In the early 1950s, a Cincinnati company called Rainbow Crafts made a soft putty used to clean wallpaper. At the time, many homes were heated with coal, which left dark soot on walls. The grayish compound could be rolled across wallpaper to lift away the dirt.
It was useful, but not exactly fun.
Then American homes began switching from coal heat to natural gas. Cleaner heating meant less soot. Less soot meant fewer people needed wallpaper cleaner. The product that had once made sense suddenly looked like it had no future.

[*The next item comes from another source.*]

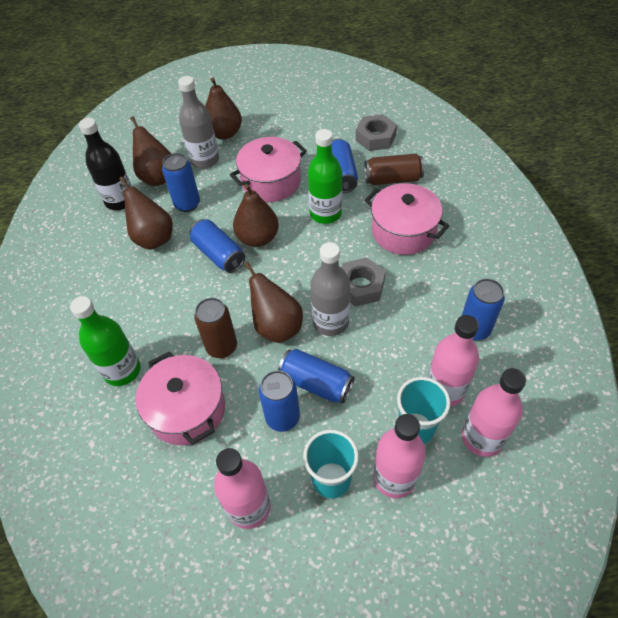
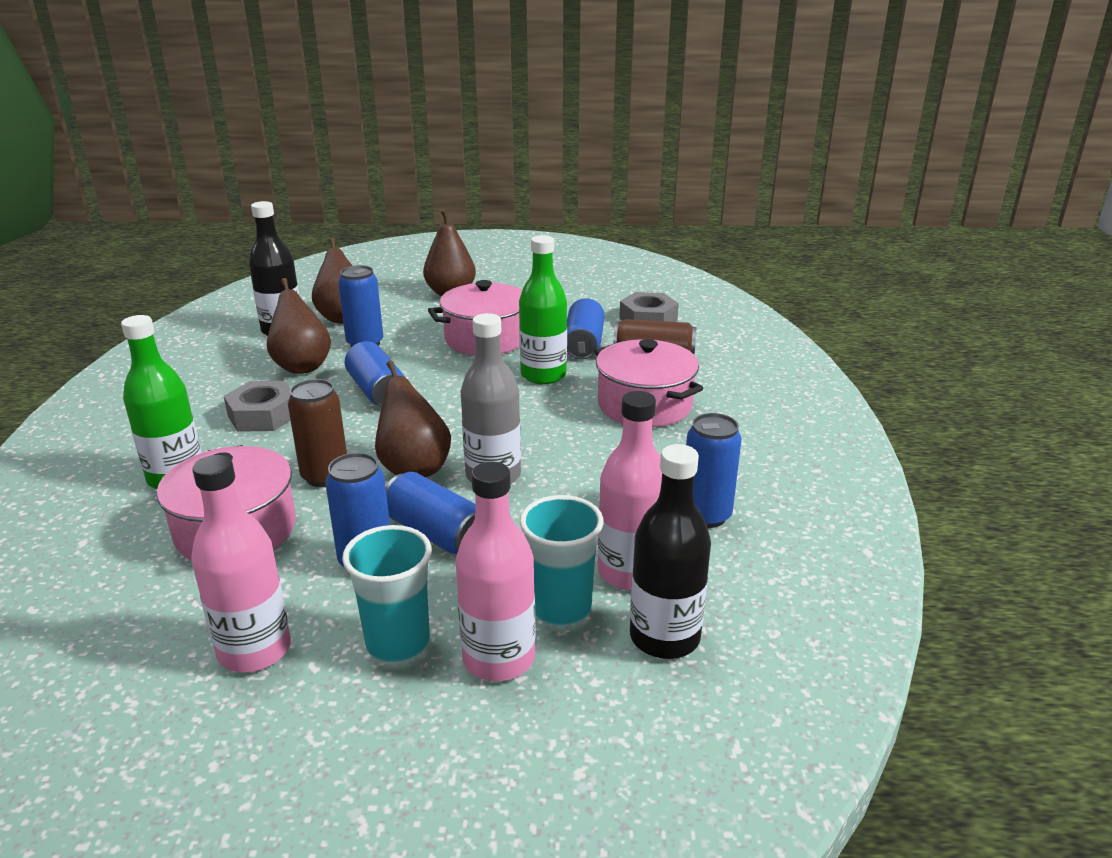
camera: 10 degrees right, 25 degrees down
(205, 160) = (411, 311): grey bottle -> none
(258, 238) = (438, 384): brown pear -> none
(360, 286) = (555, 448): grey nut -> grey nut (263, 415)
(482, 438) = (664, 637): pink bottle -> black bottle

But one teacher saw something different.
Noah McVicker, whose family ran Rainbow Crafts, had a sister-in-law named Kay Zufall. She taught nursery school and knew that regular modeling clay could be too stiff for young children’s hands. She wondered whether the soft wallpaper-cleaning compound might work better.
Zufall brought some of the putty to her classroom. The children loved it. It was easy to squeeze, shape, and roll. It did not crumble like some clay, and little hands could use it without much effort.

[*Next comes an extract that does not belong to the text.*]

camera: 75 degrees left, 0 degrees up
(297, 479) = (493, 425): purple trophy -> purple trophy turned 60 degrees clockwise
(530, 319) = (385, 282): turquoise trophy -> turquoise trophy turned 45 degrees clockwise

She encouraged McVicker to stop thinking of the material as a cleaning product and start thinking of it as a toy.
That idea changed everything.
McVicker reformulated the compound to make it softer, safer, and non-toxic. The dull gray color was replaced with bright colors. The product was given its now-familiar almond scent. In 1956, Play-Doh arrived on toy store shelves.
It did not take long for the idea to catch on. Within a year, about three million cans had been sold. Parents liked it because it was cleaner and easier to use than modeling clay. Children liked it because it was fun.
Play-Doh became a toy box staple. It was simple, colorful, and open-ended. A child could turn it into a snake, a pretend cookie, a snowman, a flower or a lumpy mystery sculpture that only the artist could explain. It did not need batteries, screens, or instructions.
Over time, Play-Doh grew from a single product into a global toy brand. Today, more than three billion cans have been sold in more than 75 countries. It remains one of the best-selling toys in history.
The story is a reminder that great ideas do not always begin where people expect. Play-Doh was not invented by a toy company trying to create the next big thing. It began as a practical cleaning product for a problem that disappeared.
Its second life came because someone outside the business saw a better use for it.
Kay Zufall was not trying to save a company. She was trying to help small children play and create. But her classroom experiment helped turn a fading wallpaper cleaner into a childhood classic.
The coal industry may have lost a customer. Generations of four-year-olds gained a legend.